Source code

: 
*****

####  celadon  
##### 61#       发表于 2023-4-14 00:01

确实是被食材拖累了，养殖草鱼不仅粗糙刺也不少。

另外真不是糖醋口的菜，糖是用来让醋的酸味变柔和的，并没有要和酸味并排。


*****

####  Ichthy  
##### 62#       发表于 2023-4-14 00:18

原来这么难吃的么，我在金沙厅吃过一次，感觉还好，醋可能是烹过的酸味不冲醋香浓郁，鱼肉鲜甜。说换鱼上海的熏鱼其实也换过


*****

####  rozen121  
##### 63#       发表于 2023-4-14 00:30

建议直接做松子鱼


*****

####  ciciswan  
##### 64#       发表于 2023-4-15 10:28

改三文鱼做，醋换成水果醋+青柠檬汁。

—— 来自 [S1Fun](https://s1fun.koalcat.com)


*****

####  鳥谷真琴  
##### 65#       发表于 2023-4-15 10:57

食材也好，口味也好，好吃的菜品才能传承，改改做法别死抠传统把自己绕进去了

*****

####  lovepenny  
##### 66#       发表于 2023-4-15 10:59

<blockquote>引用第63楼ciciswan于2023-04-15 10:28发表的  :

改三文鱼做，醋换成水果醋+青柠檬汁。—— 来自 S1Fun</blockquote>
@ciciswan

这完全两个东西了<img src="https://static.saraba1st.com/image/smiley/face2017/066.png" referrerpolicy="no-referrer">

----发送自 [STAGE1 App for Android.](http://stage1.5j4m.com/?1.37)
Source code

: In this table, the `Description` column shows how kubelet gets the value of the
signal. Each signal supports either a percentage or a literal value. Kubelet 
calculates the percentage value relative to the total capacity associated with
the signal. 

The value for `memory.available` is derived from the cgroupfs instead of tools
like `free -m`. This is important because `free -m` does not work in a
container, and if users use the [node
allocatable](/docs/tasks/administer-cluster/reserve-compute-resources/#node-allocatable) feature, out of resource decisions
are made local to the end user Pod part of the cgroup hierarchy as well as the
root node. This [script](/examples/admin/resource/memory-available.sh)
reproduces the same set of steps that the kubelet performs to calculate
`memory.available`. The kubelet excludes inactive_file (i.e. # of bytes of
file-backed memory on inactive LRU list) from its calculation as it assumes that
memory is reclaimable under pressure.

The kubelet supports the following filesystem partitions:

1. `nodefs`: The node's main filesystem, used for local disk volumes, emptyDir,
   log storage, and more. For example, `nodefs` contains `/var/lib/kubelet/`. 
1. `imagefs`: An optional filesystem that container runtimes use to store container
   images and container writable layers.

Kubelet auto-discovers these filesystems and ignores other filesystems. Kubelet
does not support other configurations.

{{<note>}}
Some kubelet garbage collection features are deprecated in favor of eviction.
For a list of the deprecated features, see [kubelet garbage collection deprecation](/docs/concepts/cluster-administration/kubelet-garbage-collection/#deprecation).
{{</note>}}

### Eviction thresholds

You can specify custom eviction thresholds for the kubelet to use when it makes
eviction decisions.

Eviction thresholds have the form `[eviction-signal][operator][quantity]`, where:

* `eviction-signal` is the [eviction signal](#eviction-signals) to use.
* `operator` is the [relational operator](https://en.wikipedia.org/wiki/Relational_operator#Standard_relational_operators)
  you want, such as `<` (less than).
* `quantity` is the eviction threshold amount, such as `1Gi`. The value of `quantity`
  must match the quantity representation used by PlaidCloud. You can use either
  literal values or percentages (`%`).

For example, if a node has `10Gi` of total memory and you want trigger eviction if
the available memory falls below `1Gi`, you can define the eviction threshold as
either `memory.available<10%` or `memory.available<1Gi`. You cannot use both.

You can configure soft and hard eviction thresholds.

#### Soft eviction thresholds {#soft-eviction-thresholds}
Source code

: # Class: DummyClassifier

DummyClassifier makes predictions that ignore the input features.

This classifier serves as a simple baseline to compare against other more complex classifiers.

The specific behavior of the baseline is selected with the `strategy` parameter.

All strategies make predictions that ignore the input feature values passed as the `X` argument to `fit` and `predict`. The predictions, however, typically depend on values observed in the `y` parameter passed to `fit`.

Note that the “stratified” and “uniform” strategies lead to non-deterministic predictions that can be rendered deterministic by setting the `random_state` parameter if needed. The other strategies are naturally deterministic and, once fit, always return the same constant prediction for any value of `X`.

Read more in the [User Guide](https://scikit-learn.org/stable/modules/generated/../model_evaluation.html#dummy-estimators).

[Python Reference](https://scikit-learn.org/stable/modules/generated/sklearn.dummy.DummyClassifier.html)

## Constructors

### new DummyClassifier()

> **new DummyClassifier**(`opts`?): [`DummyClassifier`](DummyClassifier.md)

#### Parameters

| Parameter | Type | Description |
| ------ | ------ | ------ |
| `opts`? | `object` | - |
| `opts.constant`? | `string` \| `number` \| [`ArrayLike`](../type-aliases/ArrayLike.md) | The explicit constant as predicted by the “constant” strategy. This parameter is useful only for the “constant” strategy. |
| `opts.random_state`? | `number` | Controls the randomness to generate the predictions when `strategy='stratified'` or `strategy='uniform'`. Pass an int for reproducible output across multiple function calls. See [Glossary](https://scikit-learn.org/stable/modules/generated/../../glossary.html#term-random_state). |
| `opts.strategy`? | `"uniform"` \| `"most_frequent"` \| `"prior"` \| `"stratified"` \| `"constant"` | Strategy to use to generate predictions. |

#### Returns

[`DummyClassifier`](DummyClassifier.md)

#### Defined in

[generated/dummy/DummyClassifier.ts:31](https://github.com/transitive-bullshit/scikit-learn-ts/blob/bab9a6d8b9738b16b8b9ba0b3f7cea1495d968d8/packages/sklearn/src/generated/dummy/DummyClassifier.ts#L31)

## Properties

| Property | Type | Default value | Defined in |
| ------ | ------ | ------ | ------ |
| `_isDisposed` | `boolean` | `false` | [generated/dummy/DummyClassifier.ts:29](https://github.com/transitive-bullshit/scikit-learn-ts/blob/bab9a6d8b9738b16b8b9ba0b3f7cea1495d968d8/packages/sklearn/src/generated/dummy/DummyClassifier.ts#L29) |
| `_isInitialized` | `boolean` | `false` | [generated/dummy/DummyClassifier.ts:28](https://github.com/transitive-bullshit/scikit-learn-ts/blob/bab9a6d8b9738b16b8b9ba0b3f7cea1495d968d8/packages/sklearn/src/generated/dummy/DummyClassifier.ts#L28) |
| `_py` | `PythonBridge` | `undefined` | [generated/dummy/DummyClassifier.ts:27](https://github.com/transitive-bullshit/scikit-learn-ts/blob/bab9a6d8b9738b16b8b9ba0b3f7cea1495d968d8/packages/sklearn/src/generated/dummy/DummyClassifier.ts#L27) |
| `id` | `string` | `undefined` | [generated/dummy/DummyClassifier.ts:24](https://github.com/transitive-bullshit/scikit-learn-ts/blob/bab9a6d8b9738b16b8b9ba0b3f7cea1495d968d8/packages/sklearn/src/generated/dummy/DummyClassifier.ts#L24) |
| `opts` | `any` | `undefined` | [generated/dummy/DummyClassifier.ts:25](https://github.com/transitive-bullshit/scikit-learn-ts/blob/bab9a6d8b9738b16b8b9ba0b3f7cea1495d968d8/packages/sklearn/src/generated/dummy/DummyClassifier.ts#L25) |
···
#### TRY IT:
From the listing above, return the lines starting at the one with "发表于 2023-4-14 00:01" and ending at the one with "Kubelet auto-discovers these", both kept, exactly as they appear and nothing more.

#### TASK OUTPUT:
##### 61#       发表于 2023-4-14 00:01

确实是被食材拖累了，养殖草鱼不仅粗糙刺也不少。

另外真不是糖醋口的菜，糖是用来让醋的酸味变柔和的，并没有要和酸味并排。


*****

####  Ichthy  
##### 62#       发表于 2023-4-14 00:18

原来这么难吃的么，我在金沙厅吃过一次，感觉还好，醋可能是烹过的酸味不冲醋香浓郁，鱼肉鲜甜。说换鱼上海的熏鱼其实也换过


*****

####  rozen121  
##### 63#       发表于 2023-4-14 00:30

建议直接做松子鱼


*****

####  ciciswan  
##### 64#       发表于 2023-4-15 10:28

改三文鱼做，醋换成水果醋+青柠檬汁。

—— 来自 [S1Fun](https://s1fun.koalcat.com)


*****

####  鳥谷真琴  
##### 65#       发表于 2023-4-15 10:57

食材也好，口味也好，好吃的菜品才能传承，改改做法别死抠传统把自己绕进去了

*****

####  lovepenny  
##### 66#       发表于 2023-4-15 10:59

<blockquote>引用第63楼ciciswan于2023-04-15 10:28发表的  :

改三文鱼做，醋换成水果醋+青柠檬汁。—— 来自 S1Fun</blockquote>
@ciciswan

这完全两个东西了<img src="https://static.saraba1st.com/image/smiley/face2017/066.png" referrerpolicy="no-referrer">

----发送自 [STAGE1 App for Android.](http://stage1.5j4m.com/?1.37)
Source code

: In this table, the `Description` column shows how kubelet gets the value of the
signal. Each signal supports either a percentage or a literal value. Kubelet 
calculates the percentage value relative to the total capacity associated with
the signal. 

The value for `memory.available` is derived from the cgroupfs instead of tools
like `free -m`. This is important because `free -m` does not work in a
container, and if users use the [node
allocatable](/docs/tasks/administer-cluster/reserve-compute-resources/#node-allocatable) feature, out of resource decisions
are made local to the end user Pod part of the cgroup hierarchy as well as the
root node. This [script](/examples/admin/resource/memory-available.sh)
reproduces the same set of steps that the kubelet performs to calculate
`memory.available`. The kubelet excludes inactive_file (i.e. # of bytes of
file-backed memory on inactive LRU list) from its calculation as it assumes that
memory is reclaimable under pressure.

The kubelet supports the following filesystem partitions:

1. `nodefs`: The node's main filesystem, used for local disk volumes, emptyDir,
   log storage, and more. For example, `nodefs` contains `/var/lib/kubelet/`. 
1. `imagefs`: An optional filesystem that container runtimes use to store container
   images and container writable layers.

Kubelet auto-discovers these filesystems and ignores other filesystems. Kubelet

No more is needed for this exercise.